Nuts about sustainability: meet Olam’s experts helping to reimagine healthy ecosystems
In conversation with Burcu Turkay, Global Sustainability Manager, Olam Edible Nuts...
Having previously worked for Amnesty International, Burcu’s focus has expanded from human rights to the gamut of sustainable development issues including deforestation, water-use and even bee management. Find out how her journey has helped prepare her to design and lead sustainability campaigns for Olam’s Edible Nuts business, which has won her recognition internally and from major customers and development agencies.
What prompted your move from an NGO to a global agribusiness?
First, I must say the agriculture world took me by surprise! While I had worked with companies on issues like greenhouse gas emissions and land rehabilitation previously, I had no direct experience in this sector. Today, I am glad to say that I have grown to be much more knowledgeable about the sector, especially in Edible Nuts, from hazelnuts to cashews and almonds, to superfoods like quinoa and chia seeds.
Many companies had CSR departments, but they didn’t know where to focus, whereas many NGOs have many projects but no resources. Olam offered a unique opportunity – where it had a clear commitment to sustainability and to collaboration with all stakeholders. For me, sustainability was something I have been passionate about all my life, so this was important.
What are some of the biggest misconceptions that people have about what you do?
Much of the conversation around edible nuts revolves around issues like deforestation, water and child labour. Olam’s approach is never to say that these challenges don’t exist – but to design our programmes to mitigate and address the risks as much as possible.
We are glad that most customers know the reality on the ground and are willing to be a part of the solution. On our part, we make sure our products are traceable with different monitoring solutions in place, such as AtSource. We do a lot of work with other different stakeholders, from universities to NGOs, on research and action plans against these risks; these are verified and audited by independent parties.

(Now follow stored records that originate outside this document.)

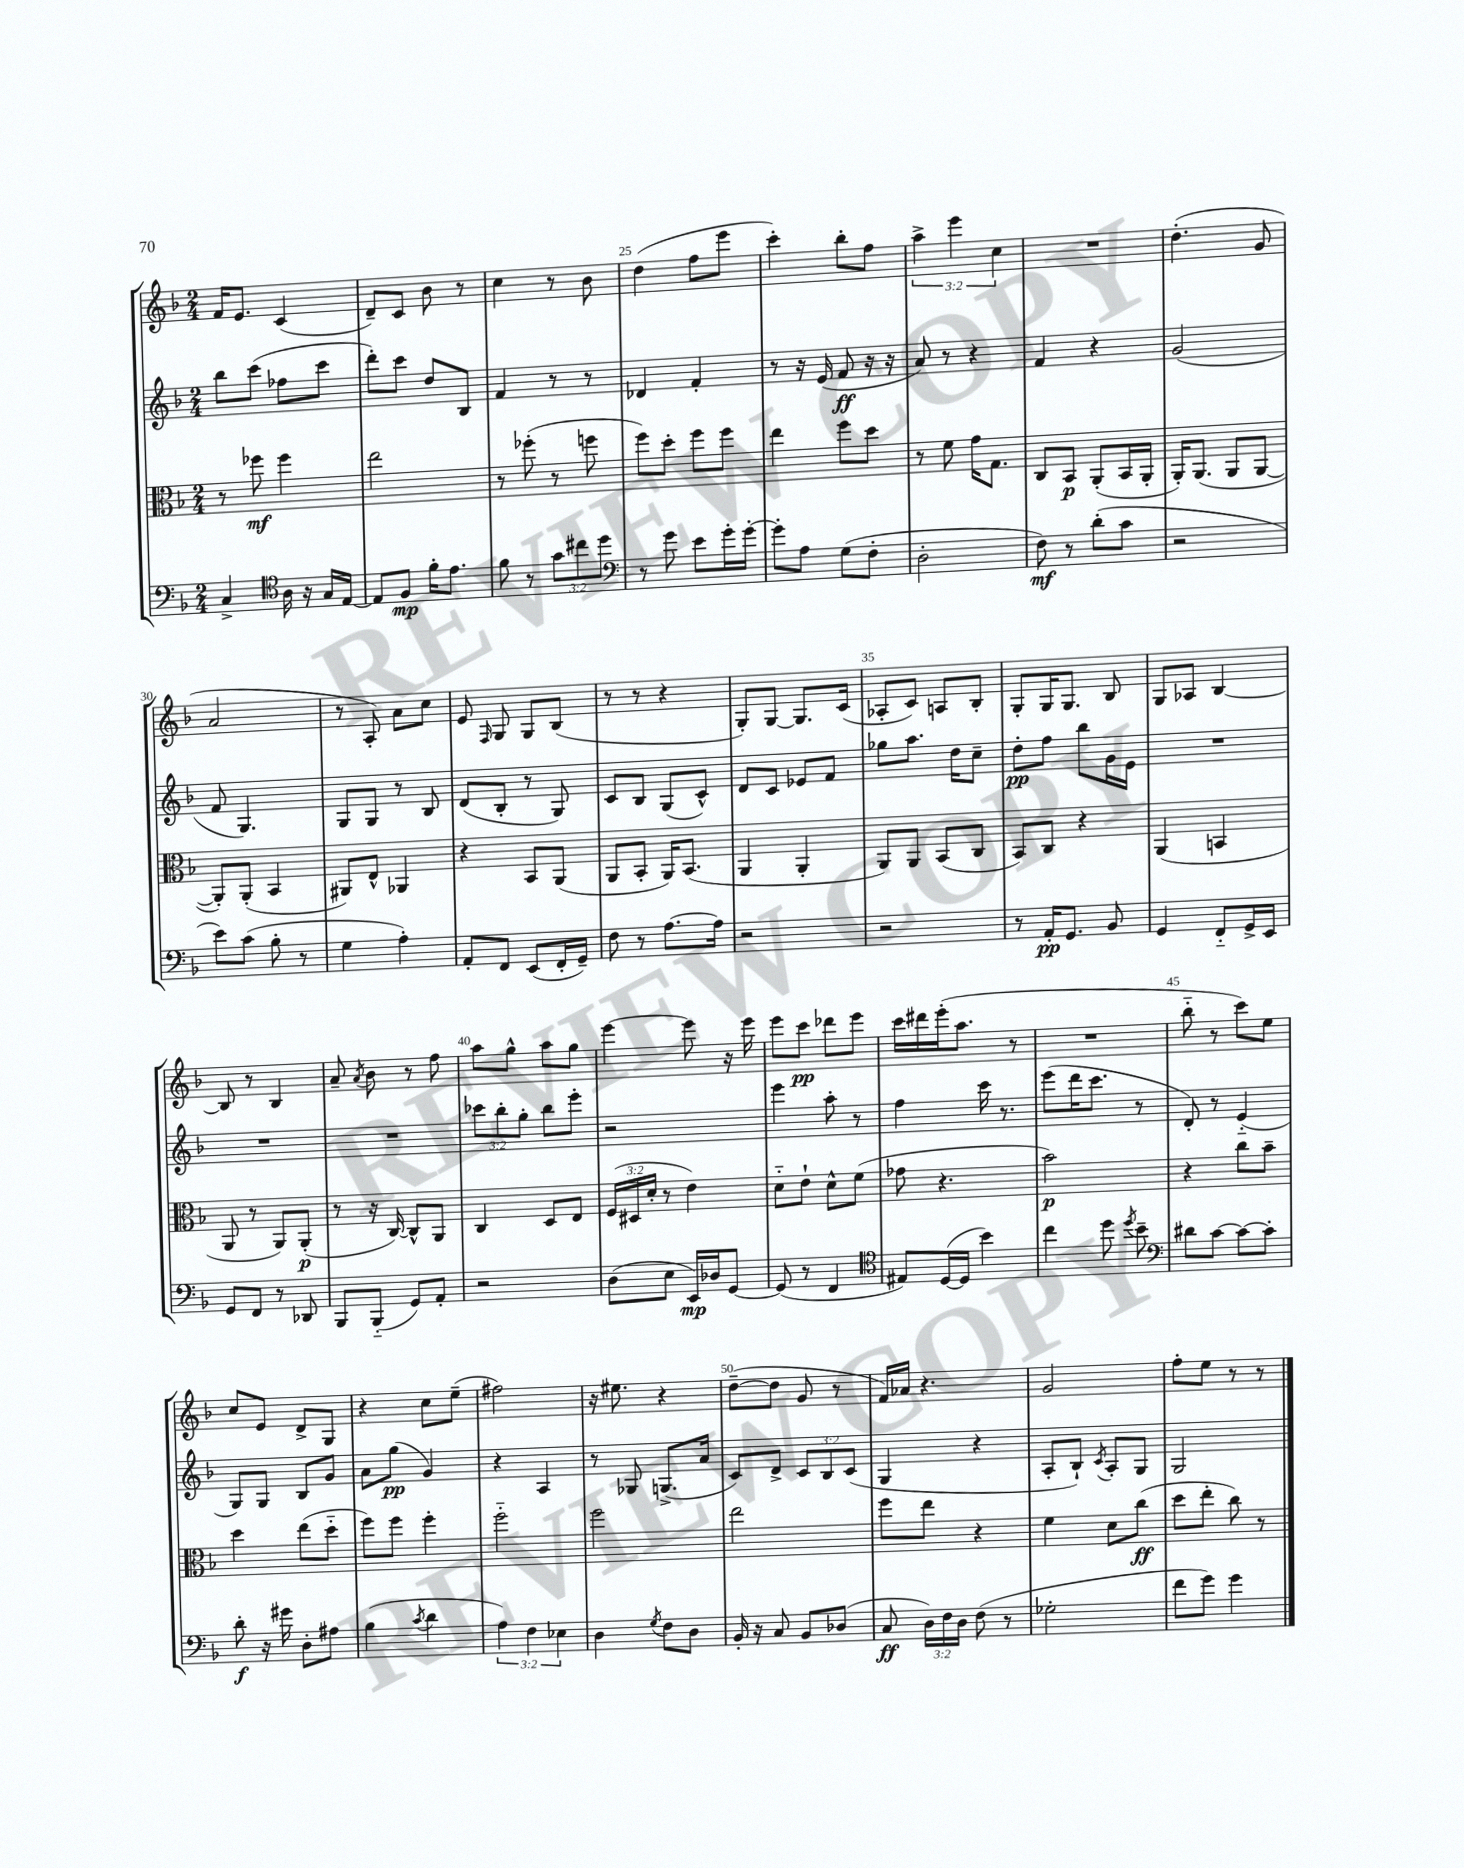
<<
\new StaffGroup <<
\new Staff = "s0" {
    \clef treble \key f \major \numericTimeSignature \time 2/4 \override Staff.TupletNumber.text = #tuplet-number::calc-fraction-text
    \autoBeamOff f'16[ e'8.] c'4( |
    d'8[--) c'8] bes'8 r8 |
    c''4 r8 bes'8 |
    d''4( f''8[ e'''8] |
    c'''4-.) bes''8[-. f''8] |
    \tuplet 3/2 { a''4-> e'''4 c''4 } |
    R2 |
    d''4.-.( g'8 |
    a'2 |
    r8 a8-.) a'8[ c''8] |
    e'8 \grace { f16 } g8 g8[ bes8]( |
    r8 r8 r4 |
    g8[-.) g8]~ g8.[ c'16]( |
    aes8[-. c'8]) a8[ bes8]-. |
    g8[-. g16 g8.] bes8 |
    g8[ aes8] bes4~ |
    bes8 r8 bes4 |
    a'8-- \acciaccatura { a'8 } bes'8 r8 f''8 |
    a''8[ g''8]-^ a''8[ g''8] |
    e'''4~ e'''8 r16 e'''16 |
    e'''8[ c'''8]\pp des'''8[ e'''8] |
    c'''16[ dis'''16 e'''16-.( a''8.] r8 |
    R2 |
    bes''8-_ r8 c'''8[) e''8] |
    c''8[ e'8] d'8[-> g8] |
    r4 c''8[ e''8]--( |
    fis''2) |
    r16 eis''8. r4 |
    d''8[~--( d''8] g'8 r8 |
    f'16[) aes'16] r4. |
    g'2 |
    f''8[-. e''8] r8 r8 \bar "|." |
}
\new Staff = "s1" {
    \clef treble \key f \major \numericTimeSignature \time 2/4 \override Staff.TupletNumber.text = #tuplet-number::calc-fraction-text
    \autoBeamOff bes''8[ c'''8]( fes''8[ c'''8] |
    d'''8[-.) c'''8] d''8[ bes8] |
    f'4 r8 r8 |
    des'4 f'4-. |
    r8 r16 e'16( f'8\ff r16 r16 |
    a'8) r8 r4 |
    f'4 r4 |
    g'2( |
    f'8 g4.) |
    g8[ g8] r8 bes8 |
    d'8[( bes8]-. r8 g8) |
    c'8[ bes8] g8[( c'8]-^) |
    d'8[ c'8] ees'8[ f'8] |
    ges''8[ a''8.] d''16[ c''8]-- |
    d''8[-.\pp f''8] bes''8[ g'16 e'16] |
    R2 |
    R2 |
    R2 |
    \tuplet 3/2 { ces'''8[ bes''8-. g''8]-. } bes''8[ e'''8]-. |
    r2 |
    e'''4 a''8-. r8 |
    f''4 c'''16 r8. |
    e'''8[( d'''16 c'''8.] r8 |
    d'8-.) r8 e'4-_( |
    g8[) g8] bes8[ g'8] |
    a'8[ g''8]\pp( g'4) |
    r4 a4 |
    r8 ges8 g8.[->( a'16] |
    c'8[) d'8]-> \tuplet 3/2 { c'8[ bes8 c'8]( } |
    g4 r4 |
    a8[-. bes8]-!) \acciaccatura { c'8 } a8[-. g8] |
    g2 \bar "|." |
}
\new Staff = "s2" {
    \clef alto \key f \major \numericTimeSignature \time 2/4 \override Staff.TupletNumber.text = #tuplet-number::calc-fraction-text
    \autoBeamOff r8 fes''8\mf fes''4 |
    e''2 |
    r8 fes''8-.( r8 f''8 |
    f''8[) d''8]-. f''8[ f''8] |
    e''4 f''8[ d''8] |
    r8 f'8 g'16[ g8.] |
    c8[ bes,8]\p a,8[-.( bes,16 a,16]-. |
    a,16[-.) a,8.]( a,8[ a,8]~ |
    a,8[-.) a,8]-.( bes,4 |
    ais,8[) e8]-^ aes,4 |
    r4 bes,8[ a,8]( |
    a,8[ bes,8]-. a,16[) bes,8.]( |
    a,4 a,4-. |
    a,8[) a,8] bes,8[( c8] |
    bes,8[) c8] r4 |
    a,4( b,4 |
    a,8 r8 a,8[) a,8]-.\p( |
    r8 r16 c16~) c8[-^ a,8] |
    c4 d8[ e8] |
    \tuplet 3/2 { f16[( dis16 d'16]-. } r8 e'4) |
    d'8[-_ e'8]-! d'8[-^ f'8]( |
    ges'8 r4. |
    bes'2\p) |
    r4 c''8[ bes'8]-- |
    d''4 e''8[( d''8]-_ |
    f''8[) f''8] f''4-. |
    f''2-_ |
    f''2 |
    e''2 |
    f''8[ e''8] r4 |
    f'4 d'8[ c''8]\ff( |
    d''8[ e''8]-. c''8) r8 \bar "|." |
}
\new Staff = "s3" {
    \clef bass \key f \major \numericTimeSignature \time 2/4 \override Staff.TupletNumber.text = #tuplet-number::calc-fraction-text
    \autoBeamOff c4-> \clef tenor a16 r16 g16[ e16]~ |
    e8[ f8]\mp f'16[-. e'8.] |
    f'8 r8 \tuplet 3/2 { g'8[ cis''8 d''8] } |
    \clef bass r8 g'8 e'8[ g'16-. g'16]~-. |
    g'8[-. a8] g8[( f8]-. |
    d2-. |
    f8\mf) r8 d'8[-.( c'8] |
    r2 |
    e'8[) c'8]( bes8-. r8 |
    g4 a4-.) |
    a,8[-. f,8] e,8[( f,16-. g,16]--) |
    f8 r8 a8.[~ a16] |
    r2 |
    r2 |
    r8 a,16[-.\pp g,8.] bes,8 |
    g,4 f,8[-_ g,16-> e,16] |
    g,8[ f,8] r8 des,8 |
    bes,,8[ bes,,8]-_( g,8[) a,8]-. |
    r2 |
    d8[( e8] e,16[\mp) des16 g,8]~ |
    g,8( r8 f,4 |
    \clef tenor eis8[) d16~( d16] bes'4) |
    c''4 d''8 \acciaccatura { d''8 } bes'8-- |
    \clef bass dis'8[ c'8]~ c'8[~ c'8]-. |
    d'8-.\f r16 gis'16 d8[-. ais8] |
    bes4( \acciaccatura { c'8 } d'4 |
    \tuplet 3/2 { a4) f4 ees4 } |
    d4 \acciaccatura { g8 } f8[ d8] |
    bes,16-. r16 c8 bes,8[ des8]( |
    c8\ff \tuplet 3/2 { d16[) f16 d16] } f8( r8 |
    ges2-. |
    f'8[ g'8]) g'4 \bar "|." |
}
>>
>>
\layout { \context { \Score currentBarNumber = #22 \override BarNumber.break-visibility = ##(#f #t #t) barNumberVisibility = #(every-nth-bar-number-visible 5) } }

What was an unexpected challenge for you?
Confronting major sustainability issues in edible nuts aside, time zones can be tricky.
I’m based in Istanbul. In the morning, I’ll be speaking to the local sustainability team to get a download on their daily programme. Around lunch time, other parts of Europe start their day, and I’ll be speaking to the global sustainability team. I will also speak to my cashew colleagues in Africa and have calls with the Ivory Coast team around that time.
Later in the afternoon, Latin America wakes up and we’ll discuss superfoods like quinoa and chia smallholder farmers as well as organic programmes. In the evening, US wakes and I’ll be talking to the almond team.
Best part of your job?
There are too many to list. Seeing the real impact on the ground from our programmes is truly life changing. Nothing beats seeing the smiles on the faces of farmers who have benefited from our work. Every so often when I visit our smallholders, they welcome you into their homes with open arms and never want you to leave.
I have been to places I never expected to set foot in, which greatly enriched my life experience. I had never seen a cacao fruit until I joined Olam – they look more like melons really! I never knew how strong our women farmers could be. I have cried from visiting our onion factory in California. I could go on.
Being part of the Re-imagineers programme was one of the most exciting things I have ever done at Olam. Organising the workshops in Turkey gave me the opportunity to interact with employees across departments, from factories to offices. Besides generating new ideas, these workshops allowed us to form lasting connections. The continuous thinking and creating at Olam as well as its values and entrepreneurial spirit has allowed me to develop greatly as an individual.
“You can do good working in the right company”
How do others become the expert that you are today?
There are many Greta Thunbergs out there. You are never too young to start caring about the environment, your fellow people and nature. A broad knowledge in the social sciences will help greatly, but there will be a need to ramp up on technical knowledge as well. What really matters is that you believe in sustainability and are energised and motivated by it.